Em 1988, Kerstin Thomas e Bernard Langer, na altura estudantes da Universidade de Coimbra, descobriram com uns amigos, numas caminhadas pela Serra da Lousã, a aldeia de xisto da Cerdeira. Os mapas militares indicavam que a localidade estaria habitada, mas quando lá chegaram depararam-se com um lugar vazio, sobravam apenas ruínas.
Bateram a portas na zona e acabaram por conhecer quase todas as famílias proprietárias de habitações na pequena aldeia de xisto, aninhada numa encosta da serra.
Kerstin, na altura com 24 anos, procurava um lugar para instalar o seu ateliê. Não havia estrada, água ou eletricidade, mas bastaram cinco meses para se decidir a mudar para lá, com o marido.
"Queria explorar a minha capacidade de sobrevivência", contou à agência Lusa a alemã, 30 anos depois e num português perfeito, explicando que a mudança representava um desafio e “um grande sonho” que, à época, não era possível ser totalmente realizado.
A materialização do sonho veio com o tempo e pouco a pouco. Com a ajuda de amigos, foram recuperando mais casas. Ao todo, há oito famílias com casas reabilitadas na aldeia de xisto.
"Intelectuais de Coimbra iam trazendo os colegas e mantendo e conservando as casas. Uns amigos foram ficando e reabilitaram os espaços para terem cá uma casa de segunda habitação", explica.

◆ INSTRUÇÕES ◆
A: Responda com base no texto sobre a aldeia da Cerdeira:
(i) Em que ano Kerstin Thomas e Bernard Langer descobriram a aldeia?
(ii) Que idade tinha Kerstin quando procurava um lugar para o seu ateliê?
(iii) Quantas famílias têm casas reabilitadas na aldeia?
B: Prossiga o texto sobre a aldeia da Cerdeira a partir da última frase apresentada.
O material apresentado a seguir não tem relação com o texto sobre a aldeia da Cerdeira.

◆ DADOS FORNECIDOS ◆

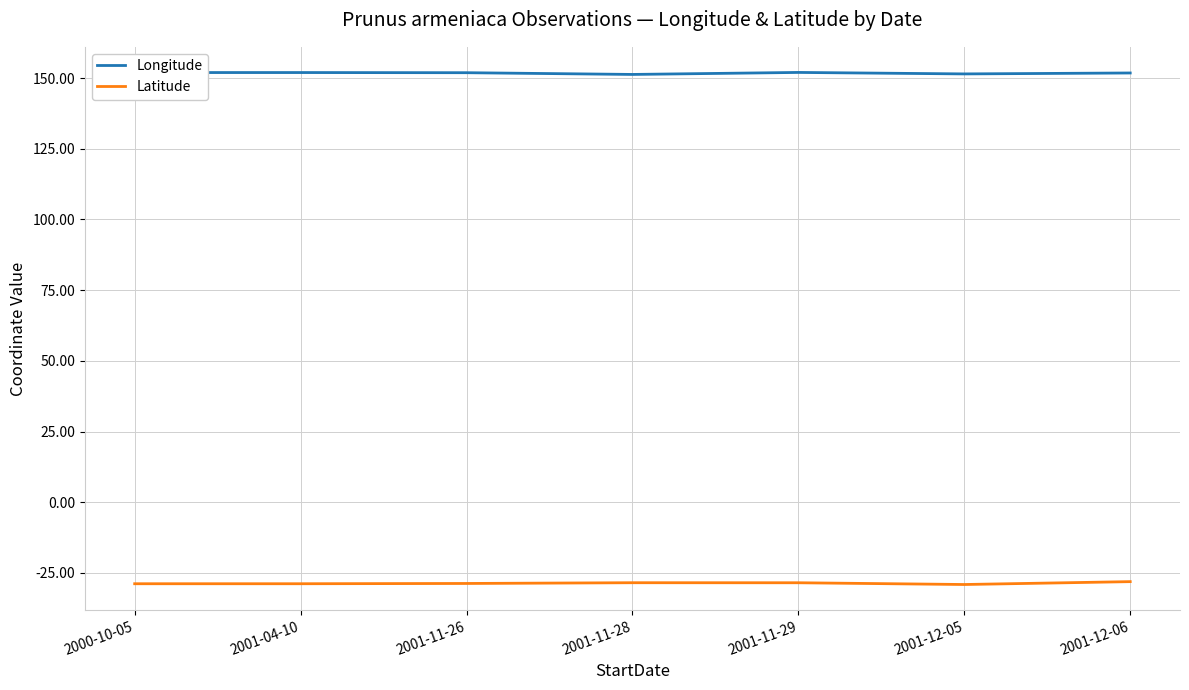

Does the chart display data point markers on the line(s)?

No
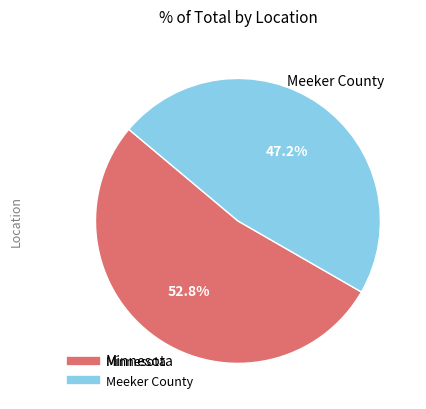

The Minnesota slice represents 53% of the pie. True or false?

True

◆ RESPOSTAS ESPERADAS ◆
A:
(i) Em 1988.
(ii) 24 anos.
(iii) Oito.

B:
O projeto tem por base uma ideologia sustentável e, por isso, para a recuperação das casas usaram-se as técnicas tradicionais de construção. Todos os alojamentos estão apetrechados com móveis feitos na região e obras de artistas que passaram pela aldeia, em espaços, sublinha, com todo o conforto: "Retirámos essa ideia da aldeia como espaço desconfortável e pobre", afirma a alemã, que vinca o seu otimismo em relação ao interior do país que adotou há mais de três décadas.
Um desses casais amigos são os pais de Catarina Serra, que ainda se lembra de calcorrear as pequenas ruelas da aldeia com quatro aninhos, enquanto congeminava armadilhas para os poucos turistas que por ali passavam, com os filhos de Kirsten.
Hoje, Catarina trabalha na Cerdeira e todos os anos vê o número de hóspedes a aumentar. Por ali passam visitantes dos cinco continentes e o pequeno parque de estacionamento perto da aldeia, mesmo em época baixa, está completo.
O tal sonho inicial, conta Kirsten, "era ver tudo isto reabilitado e com pessoas. Demorou 30 anos, mas acabou por se concretizar".
Ainda há uma ou outra casa por requalificar, mas, ao todo, a Cerdeira tem hoje 10 espaços de alojamento, mais biblioteca, zona de residências artísticas, espaço para ateliês e café, num projeto que alia o alojamento rural com a arte e a criatividade.
Mais tarde, em 2006, foi organizado na aldeia, pela primeira vez, o festival de artes Elementos à Solta e, em 2012, arrancou o projeto Cerdeira Village, que, em 2018, se transformou na Cerdeira – Home for Creativity.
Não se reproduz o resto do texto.